SUPPLIED INFORMATION |
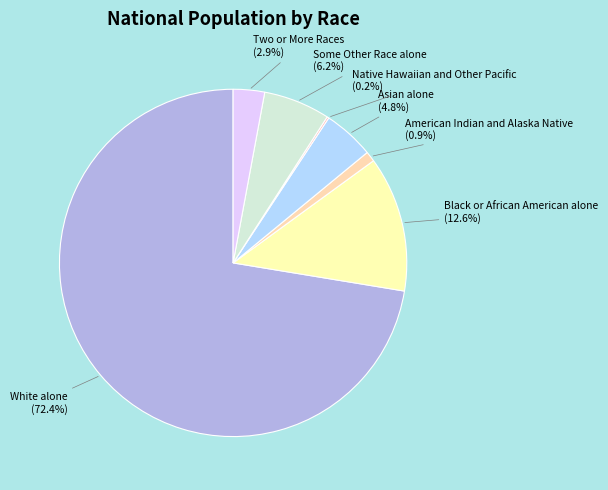

Is Black or African American alone the majority of the pie?

No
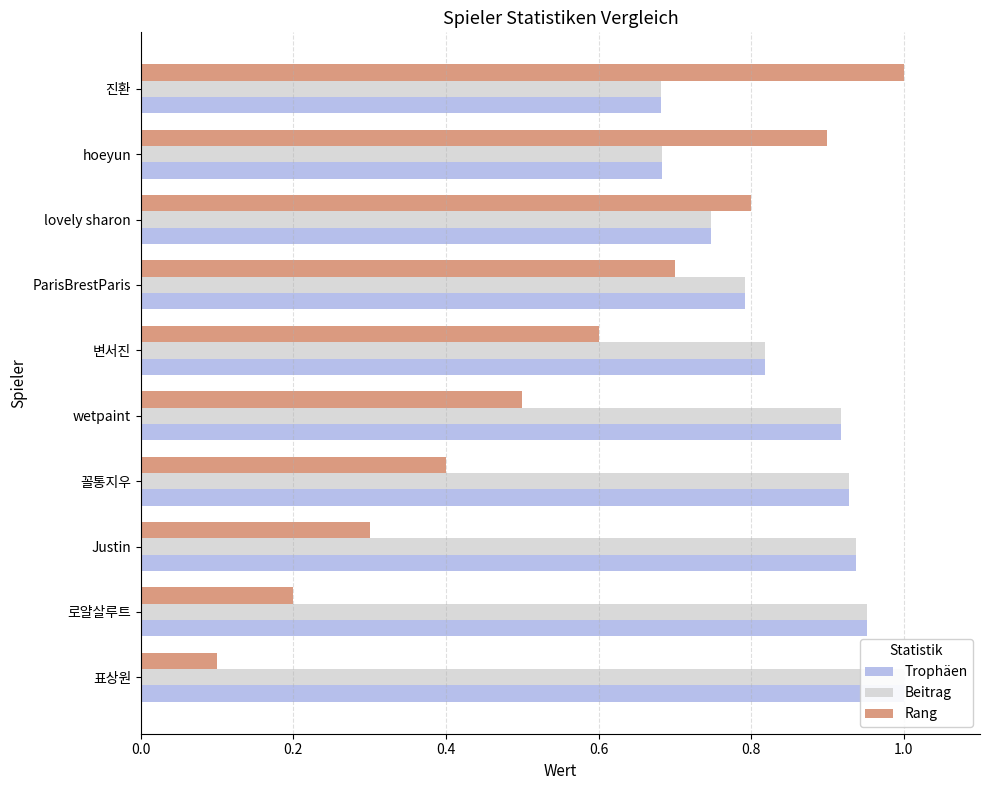

True or false: Trophäen has a value of 0.8 at 변서진.

True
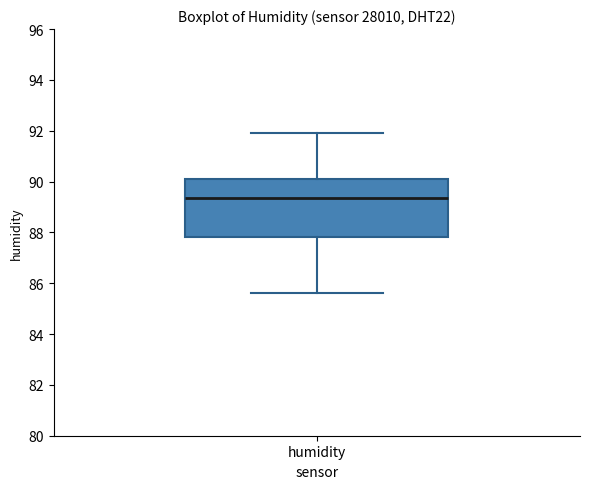

Where is the upper edge of the box for humidity on the y-axis? The values are not printed on the chart, so give them approximately, as read against the axis.

90.2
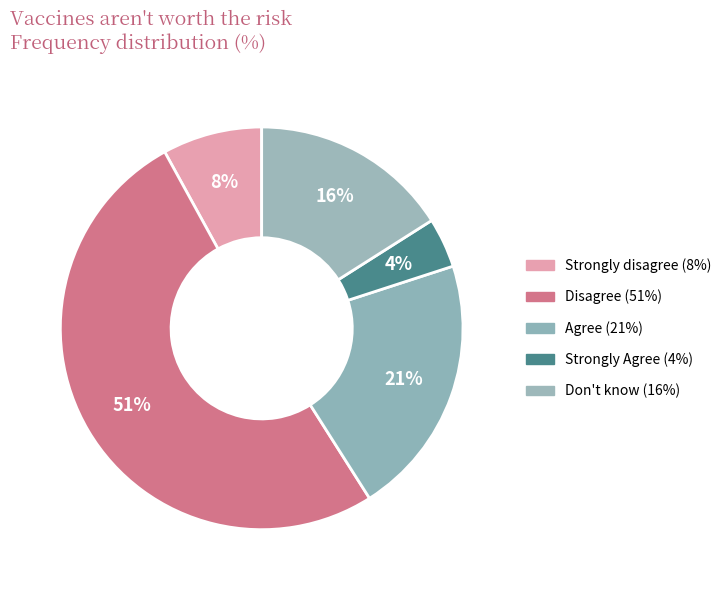

How many slices are in this pie chart?

5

EXERCISE PROMPT | Reproduce the data above verbatim, omitting the pictures.

ANSWER FOR THE TASK |
Is Black or African American alone the majority of the pie?

No

True or false: Trophäen has a value of 0.8 at 변서진.

True

Where is the upper edge of the box for humidity on the y-axis? The values are not printed on the chart, so give them approximately, as read against the axis.

90.2

How many slices are in this pie chart?

5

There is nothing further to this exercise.